(Available data begins)
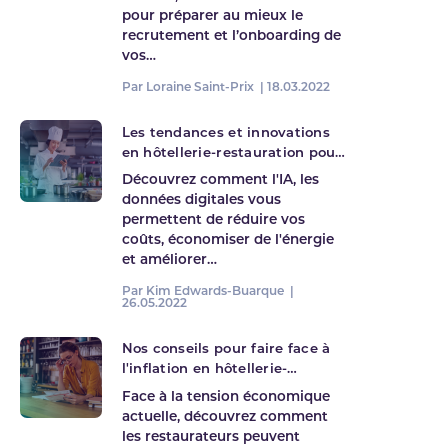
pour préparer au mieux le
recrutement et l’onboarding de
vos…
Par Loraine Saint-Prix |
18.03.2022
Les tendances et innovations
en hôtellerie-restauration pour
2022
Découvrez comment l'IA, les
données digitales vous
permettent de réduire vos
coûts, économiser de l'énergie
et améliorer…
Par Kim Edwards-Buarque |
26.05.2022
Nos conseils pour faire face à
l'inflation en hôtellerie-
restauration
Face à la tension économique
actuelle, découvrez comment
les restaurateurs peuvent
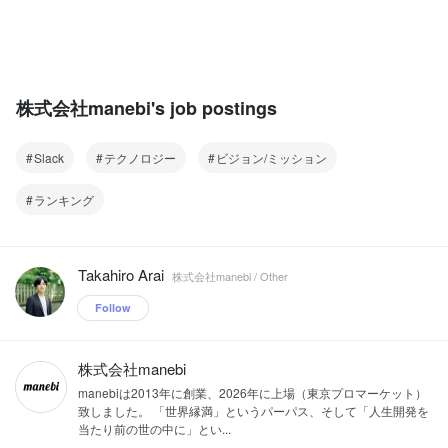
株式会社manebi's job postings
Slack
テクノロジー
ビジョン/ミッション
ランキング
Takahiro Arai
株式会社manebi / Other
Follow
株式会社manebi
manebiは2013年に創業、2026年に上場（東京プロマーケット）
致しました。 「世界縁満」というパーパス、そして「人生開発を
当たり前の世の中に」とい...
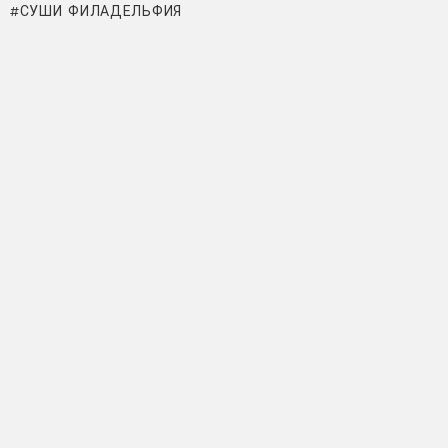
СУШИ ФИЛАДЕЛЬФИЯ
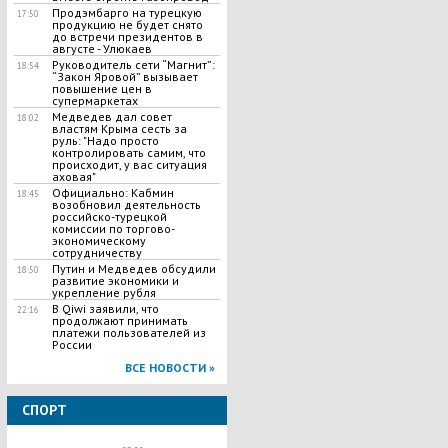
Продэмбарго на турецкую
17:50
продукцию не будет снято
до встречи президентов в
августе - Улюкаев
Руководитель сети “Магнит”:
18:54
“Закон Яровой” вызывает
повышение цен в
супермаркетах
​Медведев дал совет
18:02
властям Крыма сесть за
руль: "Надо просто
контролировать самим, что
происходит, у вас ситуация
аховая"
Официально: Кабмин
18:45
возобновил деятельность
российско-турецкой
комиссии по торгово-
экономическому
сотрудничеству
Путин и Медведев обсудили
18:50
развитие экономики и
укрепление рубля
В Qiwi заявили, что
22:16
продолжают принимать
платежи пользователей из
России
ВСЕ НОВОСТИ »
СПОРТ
(Available data ends)
(Available data begins)
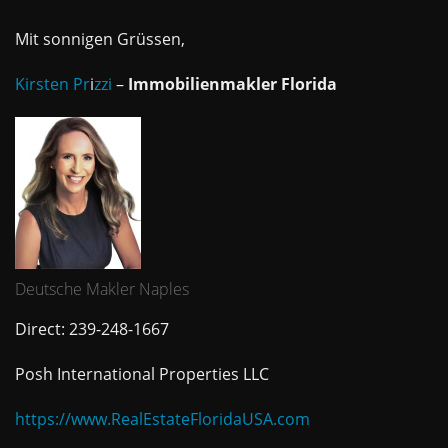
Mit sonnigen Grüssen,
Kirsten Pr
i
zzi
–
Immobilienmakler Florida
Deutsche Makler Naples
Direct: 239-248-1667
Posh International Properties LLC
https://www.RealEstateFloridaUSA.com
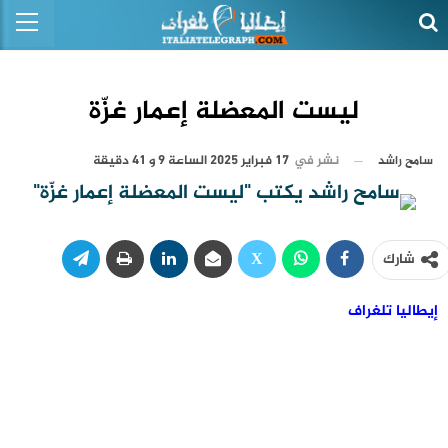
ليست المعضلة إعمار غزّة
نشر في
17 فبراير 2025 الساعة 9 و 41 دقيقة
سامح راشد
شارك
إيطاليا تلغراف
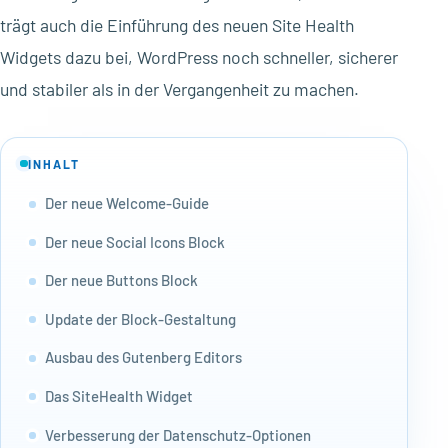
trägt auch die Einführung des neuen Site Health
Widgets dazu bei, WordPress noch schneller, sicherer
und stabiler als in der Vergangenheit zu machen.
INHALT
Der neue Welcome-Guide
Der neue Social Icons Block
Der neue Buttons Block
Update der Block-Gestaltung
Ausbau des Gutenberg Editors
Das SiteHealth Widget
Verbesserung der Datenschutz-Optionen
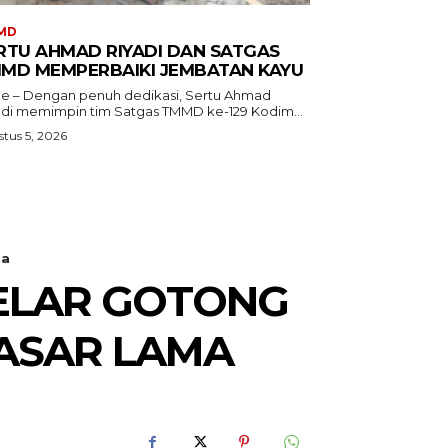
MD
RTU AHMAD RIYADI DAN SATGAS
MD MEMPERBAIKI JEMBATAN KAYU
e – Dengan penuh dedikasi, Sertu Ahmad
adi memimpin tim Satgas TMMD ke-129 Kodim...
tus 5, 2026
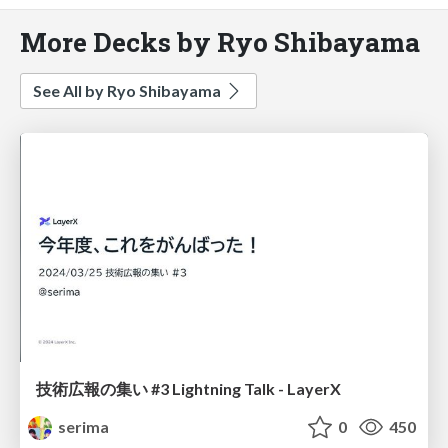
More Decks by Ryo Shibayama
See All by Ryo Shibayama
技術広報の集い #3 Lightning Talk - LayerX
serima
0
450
(Available data ends)
(Available data begins)
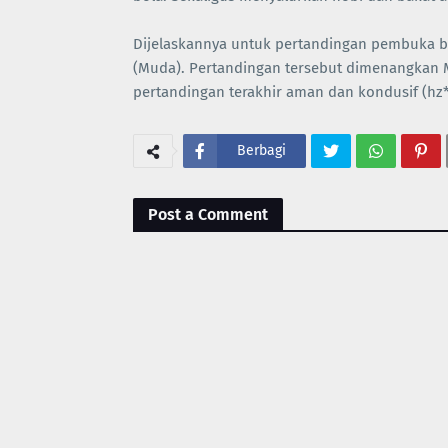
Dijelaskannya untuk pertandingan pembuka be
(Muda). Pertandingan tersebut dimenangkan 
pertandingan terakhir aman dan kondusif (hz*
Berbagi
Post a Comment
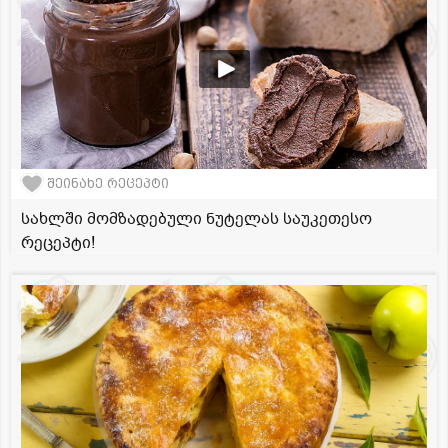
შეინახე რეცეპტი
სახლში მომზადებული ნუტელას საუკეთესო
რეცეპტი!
(Available data ends)
Exercise instructions:
In the entries, find every line holding "Block" and copy it.

Answer area:
Der neue Social Icons Block
Der neue Buttons Block
Update der Block-Gestaltung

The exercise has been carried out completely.